Work task — If a record below holds a picture, leave the picture out and copy the rest exactly.

(Extracted data entries)

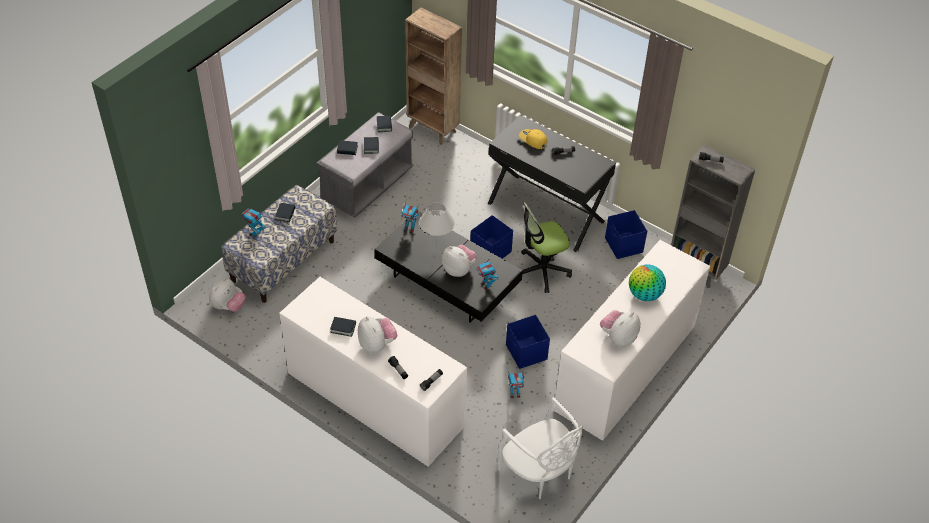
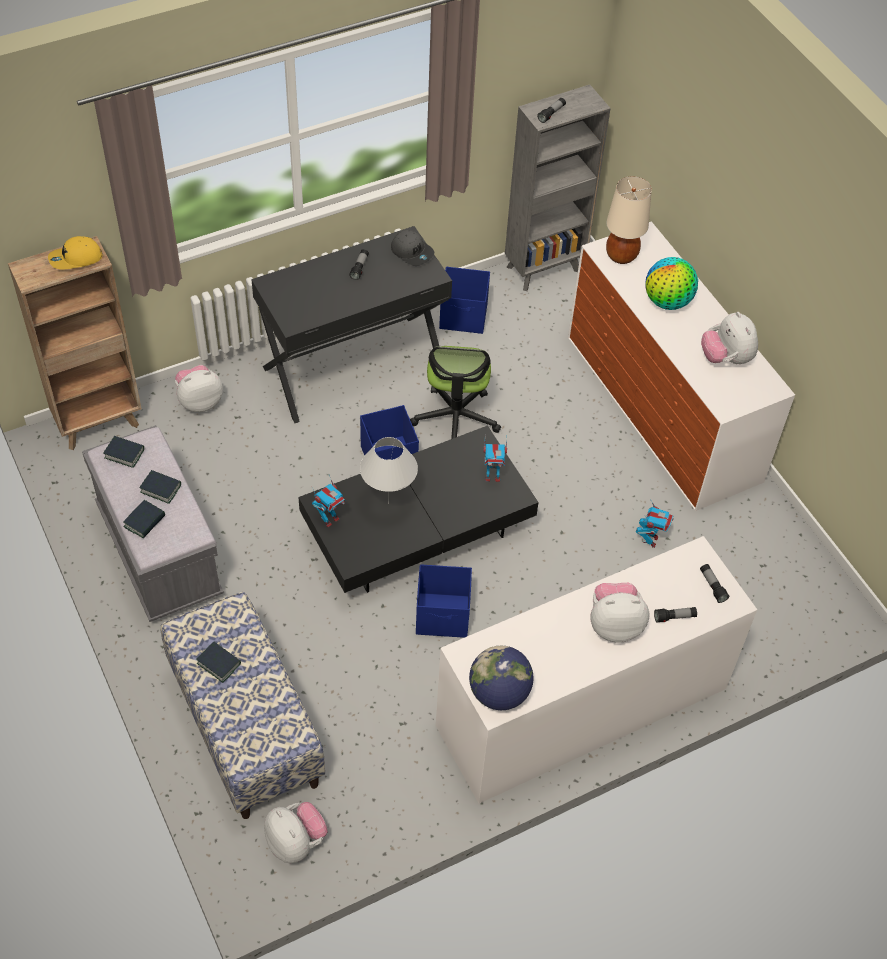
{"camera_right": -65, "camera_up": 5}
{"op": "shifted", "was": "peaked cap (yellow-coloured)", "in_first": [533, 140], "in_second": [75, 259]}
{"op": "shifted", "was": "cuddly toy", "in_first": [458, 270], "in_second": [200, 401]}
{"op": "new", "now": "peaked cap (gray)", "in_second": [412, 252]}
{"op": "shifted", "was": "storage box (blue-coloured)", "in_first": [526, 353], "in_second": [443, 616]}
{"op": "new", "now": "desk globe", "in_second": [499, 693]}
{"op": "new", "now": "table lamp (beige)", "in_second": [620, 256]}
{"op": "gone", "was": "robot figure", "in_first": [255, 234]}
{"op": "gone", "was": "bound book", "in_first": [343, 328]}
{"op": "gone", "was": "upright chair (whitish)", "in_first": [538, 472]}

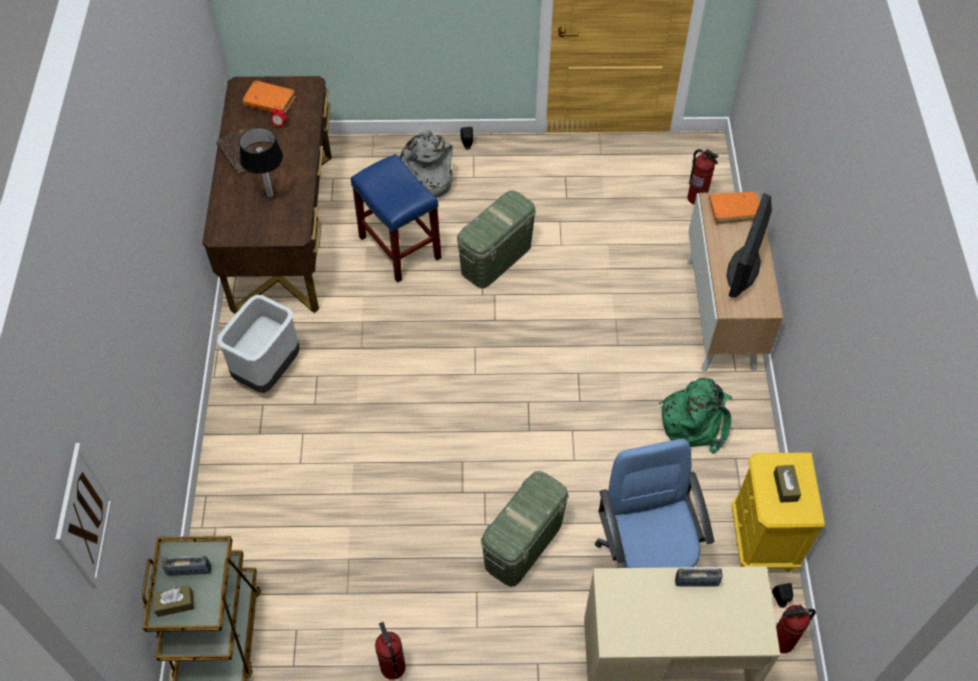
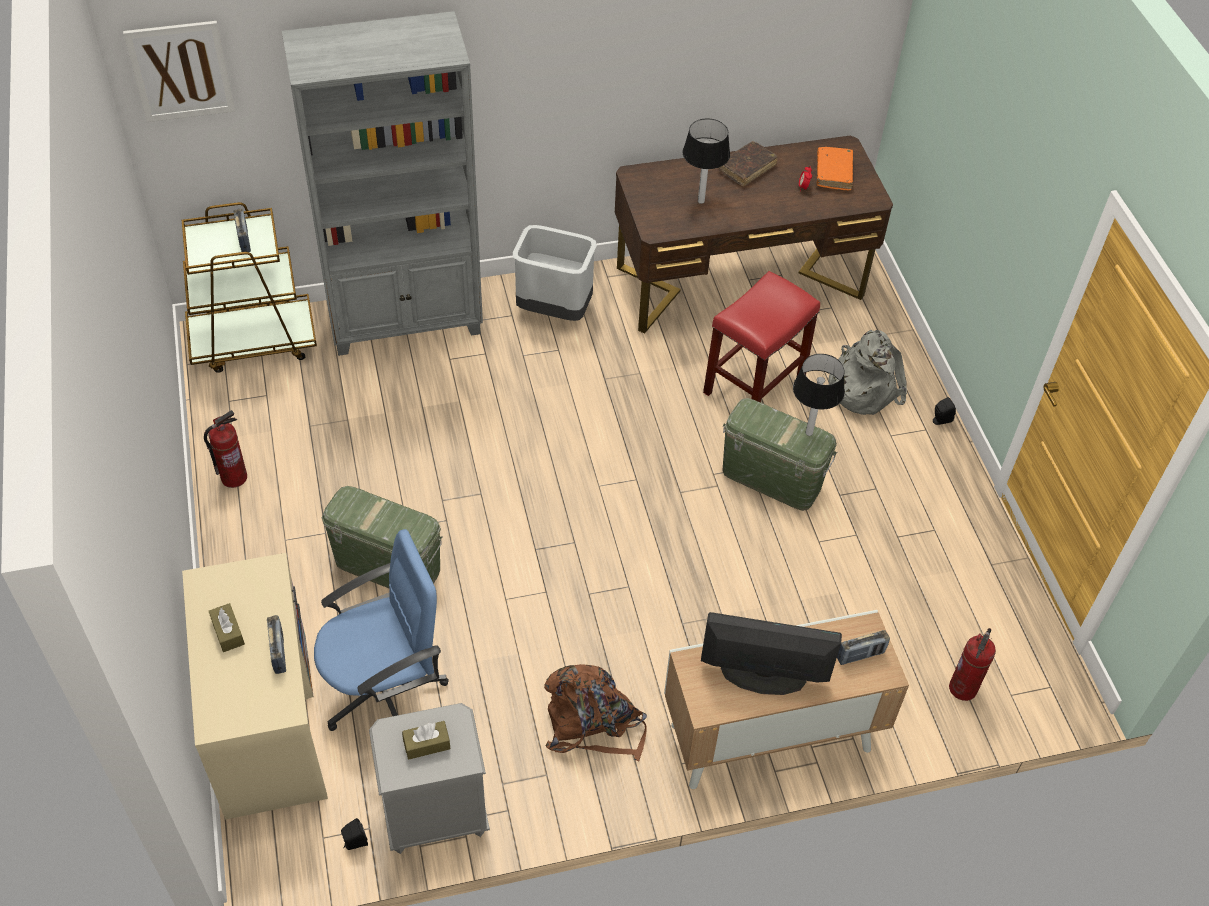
{"camera_right": 75, "camera_up": -5}
{"op": "shifted", "was": "box of tissues (brown-coloured)", "in_first": [175, 604], "in_second": [228, 632]}
{"op": "new", "now": "shelving unit (gray)", "in_second": [406, 321]}
{"op": "repainted", "was": "bedside table (yellow-coloured)", "now": "bedside table (gray)", "in_first": [762, 540], "in_second": [434, 815]}
{"op": "repainted", "was": "backpack (greenish)", "now": "backpack (brown-coloured)", "in_first": [695, 420], "in_second": [593, 723]}
{"op": "repainted", "was": "stool (blue-coloured)", "now": "stool (red-coloured)", "in_first": [401, 248], "in_second": [754, 386]}
{"op": "new", "now": "table lamp", "in_second": [809, 433]}
{"op": "swapped", "was": "bound book (orange-coloured)", "now": "radio set", "in_first": [733, 211], "in_second": [860, 655]}
{"op": "gone", "was": "extinguisher", "in_first": [782, 642]}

Problem solution —
{"camera_right": -65, "camera_up": 5}
{"op": "shifted", "was": "peaked cap (yellow-coloured)", "in_first": [533, 140], "in_second": [75, 259]}
{"op": "shifted", "was": "cuddly toy", "in_first": [458, 270], "in_second": [200, 401]}
{"op": "new", "now": "peaked cap (gray)", "in_second": [412, 252]}
{"op": "shifted", "was": "storage box (blue-coloured)", "in_first": [526, 353], "in_second": [443, 616]}
{"op": "new", "now": "desk globe", "in_second": [499, 693]}
{"op": "new", "now": "table lamp (beige)", "in_second": [620, 256]}
{"op": "gone", "was": "robot figure", "in_first": [255, 234]}
{"op": "gone", "was": "bound book", "in_first": [343, 328]}
{"op": "gone", "was": "upright chair (whitish)", "in_first": [538, 472]}

{"camera_right": 75, "camera_up": -5}
{"op": "shifted", "was": "box of tissues (brown-coloured)", "in_first": [175, 604], "in_second": [228, 632]}
{"op": "new", "now": "shelving unit (gray)", "in_second": [406, 321]}
{"op": "repainted", "was": "bedside table (yellow-coloured)", "now": "bedside table (gray)", "in_first": [762, 540], "in_second": [434, 815]}
{"op": "repainted", "was": "backpack (greenish)", "now": "backpack (brown-coloured)", "in_first": [695, 420], "in_second": [593, 723]}
{"op": "repainted", "was": "stool (blue-coloured)", "now": "stool (red-coloured)", "in_first": [401, 248], "in_second": [754, 386]}
{"op": "new", "now": "table lamp", "in_second": [809, 433]}
{"op": "swapped", "was": "bound book (orange-coloured)", "now": "radio set", "in_first": [733, 211], "in_second": [860, 655]}
{"op": "gone", "was": "extinguisher", "in_first": [782, 642]}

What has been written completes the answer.